Wenn das Ich mit dem Hirn nichts zu tun hat, wie kommt es dann das Medikamente, Drogen, Tumore und Drogen unser Denken, Fühlen, unsere Wahrnehmung und Körperbeherrschung bis zum Körperbild verändern können? Und zwar so spezifisch, dass es klare Korrelationen zwischen Durchblutungsstörungen und körperlichen, emotionalen, motivationalen und kognitiven Ausfällen gibt, wie Du auf jeder beliebigen Schlaganfall Station im Krankenhaus beobachten kannst.
Wenn man sagt, das Hirn sei notwendig, aber nicht hinreichend, wo befindet sich dann noch dieses andere?
Wo anders finden reale Beziehungen statt, als hier in dieser Welt? Wo anders als im Gehirn könnten oder sollten diese Erfahrungen abgespeichert sein?
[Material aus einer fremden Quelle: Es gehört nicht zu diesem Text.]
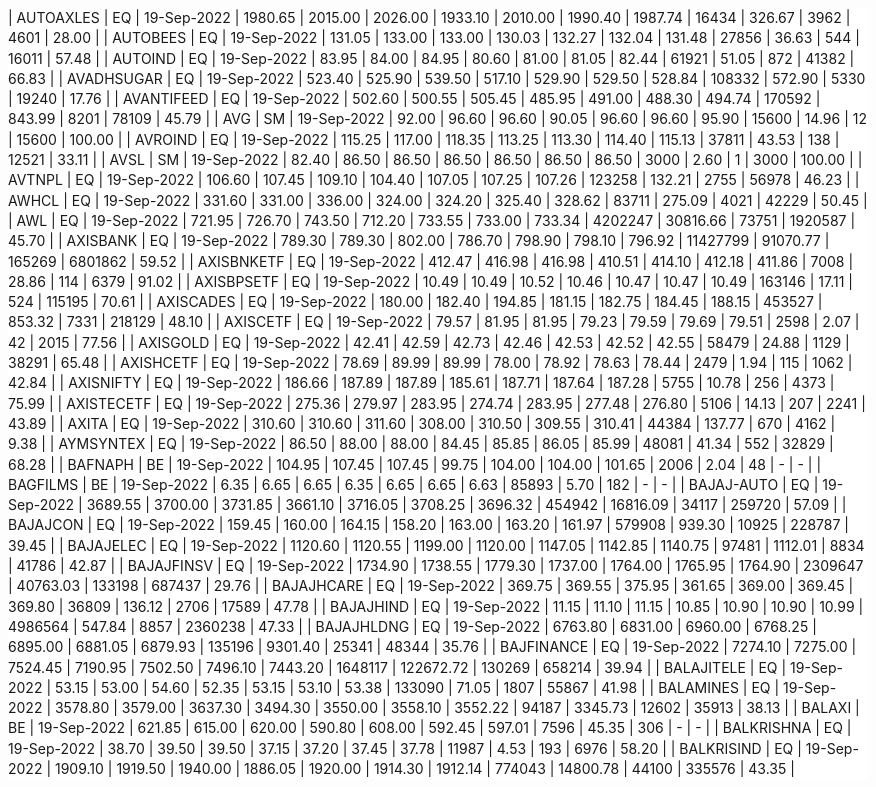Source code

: | AUTOAXLES | EQ | 19-Sep-2022 | 1980.65 | 2015.00 | 2026.00 | 1933.10 | 2010.00 | 1990.40 | 1987.74 | 16434 | 326.67 | 3962 | 4601 | 28.00 |
| AUTOBEES | EQ | 19-Sep-2022 | 131.05 | 133.00 | 133.00 | 130.03 | 132.27 | 132.04 | 131.48 | 27856 | 36.63 | 544 | 16011 | 57.48 |
| AUTOIND | EQ | 19-Sep-2022 | 83.95 | 84.00 | 84.95 | 80.60 | 81.00 | 81.05 | 82.44 | 61921 | 51.05 | 872 | 41382 | 66.83 |
| AVADHSUGAR | EQ | 19-Sep-2022 | 523.40 | 525.90 | 539.50 | 517.10 | 529.90 | 529.50 | 528.84 | 108332 | 572.90 | 5330 | 19240 | 17.76 |
| AVANTIFEED | EQ | 19-Sep-2022 | 502.60 | 500.55 | 505.45 | 485.95 | 491.00 | 488.30 | 494.74 | 170592 | 843.99 | 8201 | 78109 | 45.79 |
| AVG | SM | 19-Sep-2022 | 92.00 | 96.60 | 96.60 | 90.05 | 96.60 | 96.60 | 95.90 | 15600 | 14.96 | 12 | 15600 | 100.00 |
| AVROIND | EQ | 19-Sep-2022 | 115.25 | 117.00 | 118.35 | 113.25 | 113.30 | 114.40 | 115.13 | 37811 | 43.53 | 138 | 12521 | 33.11 |
| AVSL | SM | 19-Sep-2022 | 82.40 | 86.50 | 86.50 | 86.50 | 86.50 | 86.50 | 86.50 | 3000 | 2.60 | 1 | 3000 | 100.00 |
| AVTNPL | EQ | 19-Sep-2022 | 106.60 | 107.45 | 109.10 | 104.40 | 107.05 | 107.25 | 107.26 | 123258 | 132.21 | 2755 | 56978 | 46.23 |
| AWHCL | EQ | 19-Sep-2022 | 331.60 | 331.00 | 336.00 | 324.00 | 324.20 | 325.40 | 328.62 | 83711 | 275.09 | 4021 | 42229 | 50.45 |
| AWL | EQ | 19-Sep-2022 | 721.95 | 726.70 | 743.50 | 712.20 | 733.55 | 733.00 | 733.34 | 4202247 | 30816.66 | 73751 | 1920587 | 45.70 |
| AXISBANK | EQ | 19-Sep-2022 | 789.30 | 789.30 | 802.00 | 786.70 | 798.90 | 798.10 | 796.92 | 11427799 | 91070.77 | 165269 | 6801862 | 59.52 |
| AXISBNKETF | EQ | 19-Sep-2022 | 412.47 | 416.98 | 416.98 | 410.51 | 414.10 | 412.18 | 411.86 | 7008 | 28.86 | 114 | 6379 | 91.02 |
| AXISBPSETF | EQ | 19-Sep-2022 | 10.49 | 10.49 | 10.52 | 10.46 | 10.47 | 10.47 | 10.49 | 163146 | 17.11 | 524 | 115195 | 70.61 |
| AXISCADES | EQ | 19-Sep-2022 | 180.00 | 182.40 | 194.85 | 181.15 | 182.75 | 184.45 | 188.15 | 453527 | 853.32 | 7331 | 218129 | 48.10 |
| AXISCETF | EQ | 19-Sep-2022 | 79.57 | 81.95 | 81.95 | 79.23 | 79.59 | 79.69 | 79.51 | 2598 | 2.07 | 42 | 2015 | 77.56 |
| AXISGOLD | EQ | 19-Sep-2022 | 42.41 | 42.59 | 42.73 | 42.46 | 42.53 | 42.52 | 42.55 | 58479 | 24.88 | 1129 | 38291 | 65.48 |
| AXISHCETF | EQ | 19-Sep-2022 | 78.69 | 89.99 | 89.99 | 78.00 | 78.92 | 78.63 | 78.44 | 2479 | 1.94 | 115 | 1062 | 42.84 |
| AXISNIFTY | EQ | 19-Sep-2022 | 186.66 | 187.89 | 187.89 | 185.61 | 187.71 | 187.64 | 187.28 | 5755 | 10.78 | 256 | 4373 | 75.99 |
| AXISTECETF | EQ | 19-Sep-2022 | 275.36 | 279.97 | 283.95 | 274.74 | 283.95 | 277.48 | 276.80 | 5106 | 14.13 | 207 | 2241 | 43.89 |
| AXITA | EQ | 19-Sep-2022 | 310.60 | 310.60 | 311.60 | 308.00 | 310.50 | 309.55 | 310.41 | 44384 | 137.77 | 670 | 4162 | 9.38 |
| AYMSYNTEX | EQ | 19-Sep-2022 | 86.50 | 88.00 | 88.00 | 84.45 | 85.85 | 86.05 | 85.99 | 48081 | 41.34 | 552 | 32829 | 68.28 |
| BAFNAPH | BE | 19-Sep-2022 | 104.95 | 107.45 | 107.45 | 99.75 | 104.00 | 104.00 | 101.65 | 2006 | 2.04 | 48 | - | - |
| BAGFILMS | BE | 19-Sep-2022 | 6.35 | 6.65 | 6.65 | 6.35 | 6.65 | 6.65 | 6.63 | 85893 | 5.70 | 182 | - | - |
| BAJAJ-AUTO | EQ | 19-Sep-2022 | 3689.55 | 3700.00 | 3731.85 | 3661.10 | 3716.05 | 3708.25 | 3696.32 | 454942 | 16816.09 | 34117 | 259720 | 57.09 |
| BAJAJCON | EQ | 19-Sep-2022 | 159.45 | 160.00 | 164.15 | 158.20 | 163.00 | 163.20 | 161.97 | 579908 | 939.30 | 10925 | 228787 | 39.45 |
| BAJAJELEC | EQ | 19-Sep-2022 | 1120.60 | 1120.55 | 1199.00 | 1120.00 | 1147.05 | 1142.85 | 1140.75 | 97481 | 1112.01 | 8834 | 41786 | 42.87 |
| BAJAJFINSV | EQ | 19-Sep-2022 | 1734.90 | 1738.55 | 1779.30 | 1737.00 | 1764.00 | 1765.95 | 1764.90 | 2309647 | 40763.03 | 133198 | 687437 | 29.76 |
| BAJAJHCARE | EQ | 19-Sep-2022 | 369.75 | 369.55 | 375.95 | 361.65 | 369.00 | 369.45 | 369.80 | 36809 | 136.12 | 2706 | 17589 | 47.78 |
| BAJAJHIND | EQ | 19-Sep-2022 | 11.15 | 11.10 | 11.15 | 10.85 | 10.90 | 10.90 | 10.99 | 4986564 | 547.84 | 8857 | 2360238 | 47.33 |
| BAJAJHLDNG | EQ | 19-Sep-2022 | 6763.80 | 6831.00 | 6960.00 | 6768.25 | 6895.00 | 6881.05 | 6879.93 | 135196 | 9301.40 | 25341 | 48344 | 35.76 |
| BAJFINANCE | EQ | 19-Sep-2022 | 7274.10 | 7275.00 | 7524.45 | 7190.95 | 7502.50 | 7496.10 | 7443.20 | 1648117 | 122672.72 | 130269 | 658214 | 39.94 |
| BALAJITELE | EQ | 19-Sep-2022 | 53.15 | 53.00 | 54.60 | 52.35 | 53.15 | 53.10 | 53.38 | 133090 | 71.05 | 1807 | 55867 | 41.98 |
| BALAMINES | EQ | 19-Sep-2022 | 3578.80 | 3579.00 | 3637.30 | 3494.30 | 3550.00 | 3558.10 | 3552.22 | 94187 | 3345.73 | 12602 | 35913 | 38.13 |
| BALAXI | BE | 19-Sep-2022 | 621.85 | 615.00 | 620.00 | 590.80 | 608.00 | 592.45 | 597.01 | 7596 | 45.35 | 306 | - | - |
| BALKRISHNA | EQ | 19-Sep-2022 | 38.70 | 39.50 | 39.50 | 37.15 | 37.20 | 37.45 | 37.78 | 11987 | 4.53 | 193 | 6976 | 58.20 |
| BALKRISIND | EQ | 19-Sep-2022 | 1909.10 | 1919.50 | 1940.00 | 1886.05 | 1920.00 | 1914.30 | 1912.14 | 774043 | 14800.78 | 44100 | 335576 | 43.35 |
Tatsächlich weisen Forscher die einen nichtnaiven Ich-Begriff verfolgen aber darauf hin, dass die Suche im Biologischen ebenfalls nicht naiv ist. Man geht derzeit davon aus, dass das Ich nicht eine Stelle im Gehirn ist - diese hat man in der Tat nie gefunden - auch nicht irgendwo oder überall zugleich ist, sondern es gibt 7 oder 8 Bereiche im Hirn, die allesamt aktiv sind, wenn das Ich angesprochen ist. Und dieses Ich umfasst von der Position im Raum und einem Bewusstsein der eigenen Körperlichkeit bis hin des Ich als reflektierendes Agens alles.
Unbekannt ist, wer oder was diese Bereiche koordiniert.